Mais oui. C’est ça. L’idée !
“Enfin bon, je vous parle de mes problèmes, mais au fait Samuel, vous vouliez me parler à quel sujet ?”
Samuel prend une inspiration.
“Je voulais simplement discuter avec vous de l’idée du scénario… pour vérifier que cela correspond à vos attentes.”
Ça lui est venu tout d’un coup, grâce à cette conversation impromptue, alors qu’il avait perdu tout espoir et n’y réfléchissait même plus.
“Voilà, pour votre romance de Noël, j’ai pensé… à un personnage qui tombe peu à peu amoureux de lui-même.”
*
* *
Jasmine raccroche, ragaillardie.

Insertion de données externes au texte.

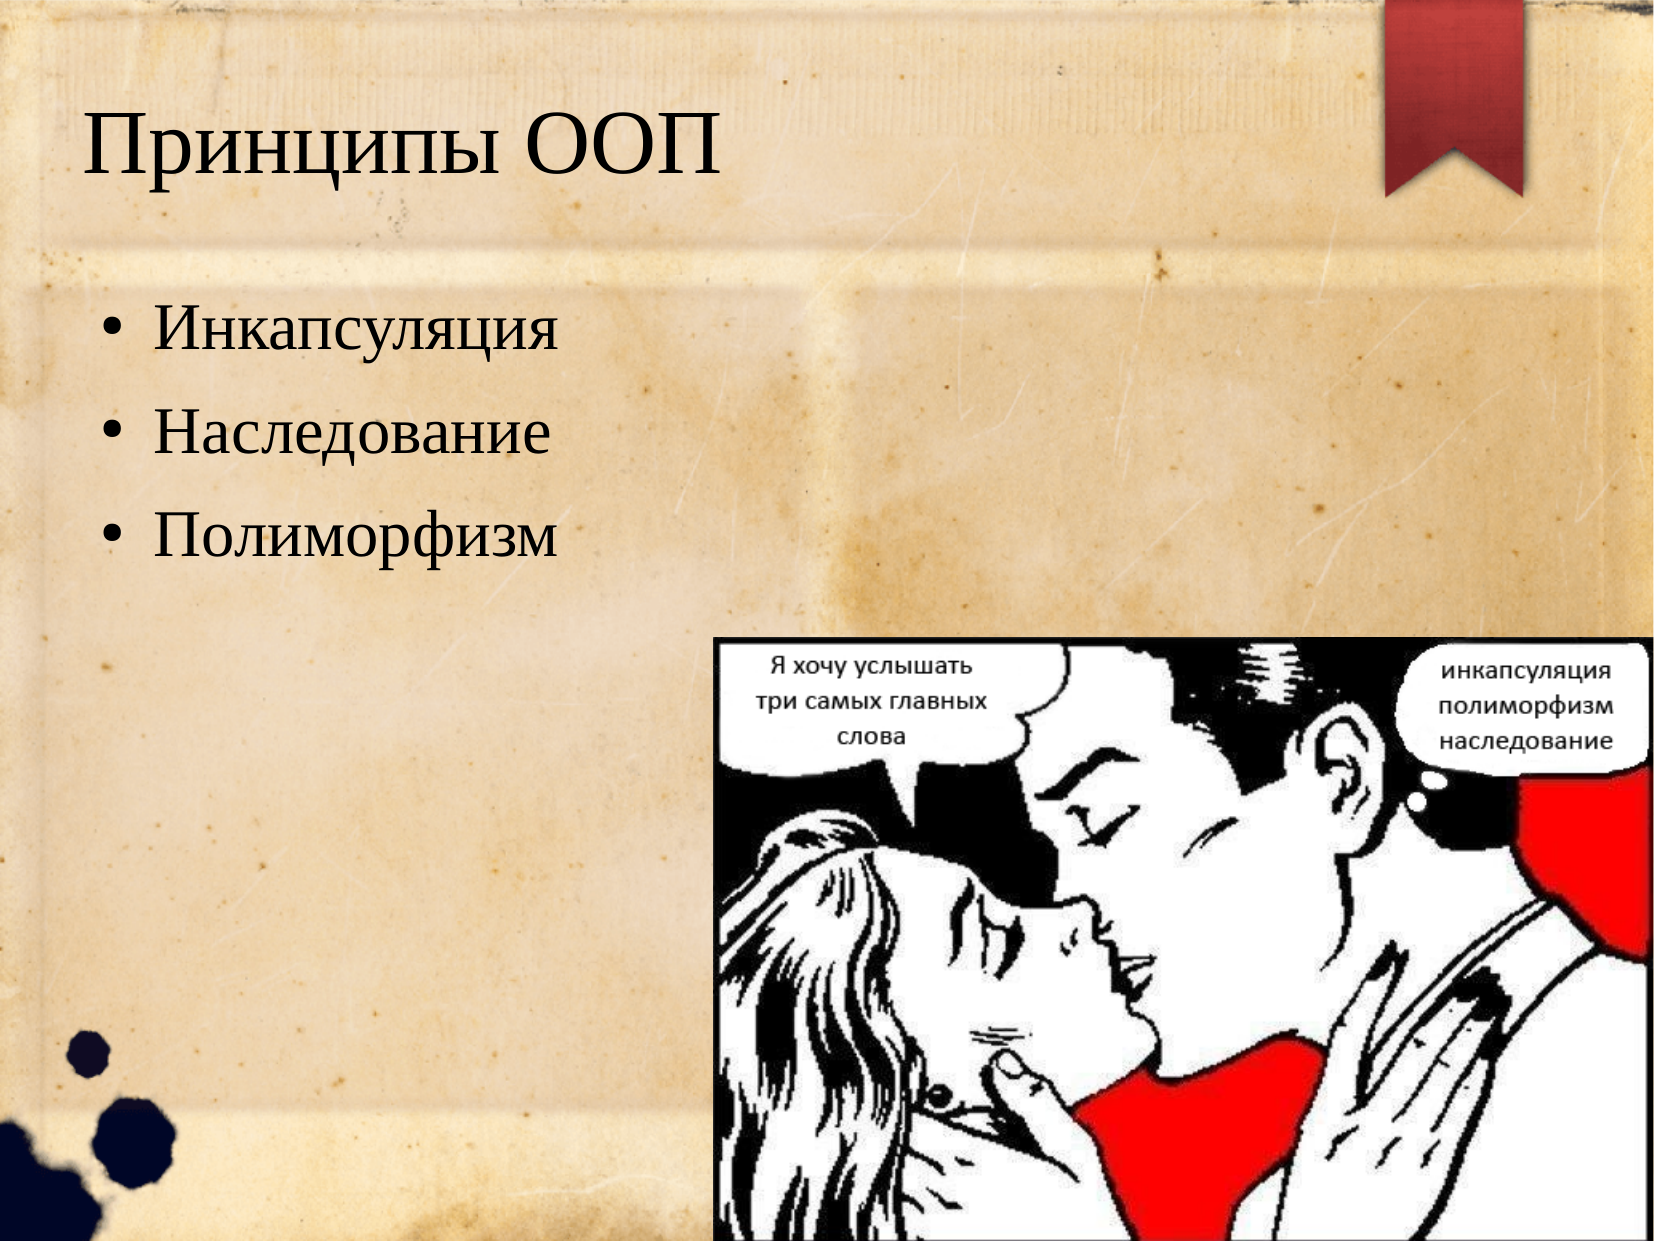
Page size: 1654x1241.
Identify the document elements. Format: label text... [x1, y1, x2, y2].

picture [0, 0, 1654, 1241]
list Инкапсуляция Наследование Полиморфизм [82, 290, 1538, 1010]
title Принципы ООП [82, 49, 1347, 237]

Au moins, ses clients auront une série de Noël originale, et non pas une de ces bluettes habituelles. De quoi attirer les gens dans les HealthBox, les cabines de téléconsultation où la série sera diffusée, et contribuer au rayonnement de CyberHealth, comme elle l’avait prévu. Ou compenser la perte de prestige occasionnée par ce malheureux incident technique…
Elle se gratte le menton, songeuse. Mais justement, cet imprévu n’a pas eu que des inconvénients… puisqu’il a permis à des gens de se parler… de soigner une partie de leur stress en le partageant… comme Jasmine l’a elle-même ressenti en exprimant son désespoir à Samuel, un inconnu.
Jasmine redresse la tête. Le chemin, soudain, lui apparaît clairement. Mais oui, c’est ça. Fini le péché d’orgueil : CyberHealth va adresser publiquement un humble appel à l’aide pour la résolution du problème.
Et réfléchir à un partenariat avec des réseaux de psychologues dans toutes les localités.
L’esprit plus léger qu’il ne l’a jamais été au cours de cette dernière semaine, et peut-être même ces dernières années, Jasmine bondit sur ses pieds. Avec tout ça, elle en avait presque oublié Noël qui approche : il faut qu’elle pense aussi aux cadeaux. À trouver les meilleures surprises pour tout le monde.
Car Noël sans surprise, c’est un peu comme un monde de machines trop bien huilées : sans risque, sans couac. Sans imagination.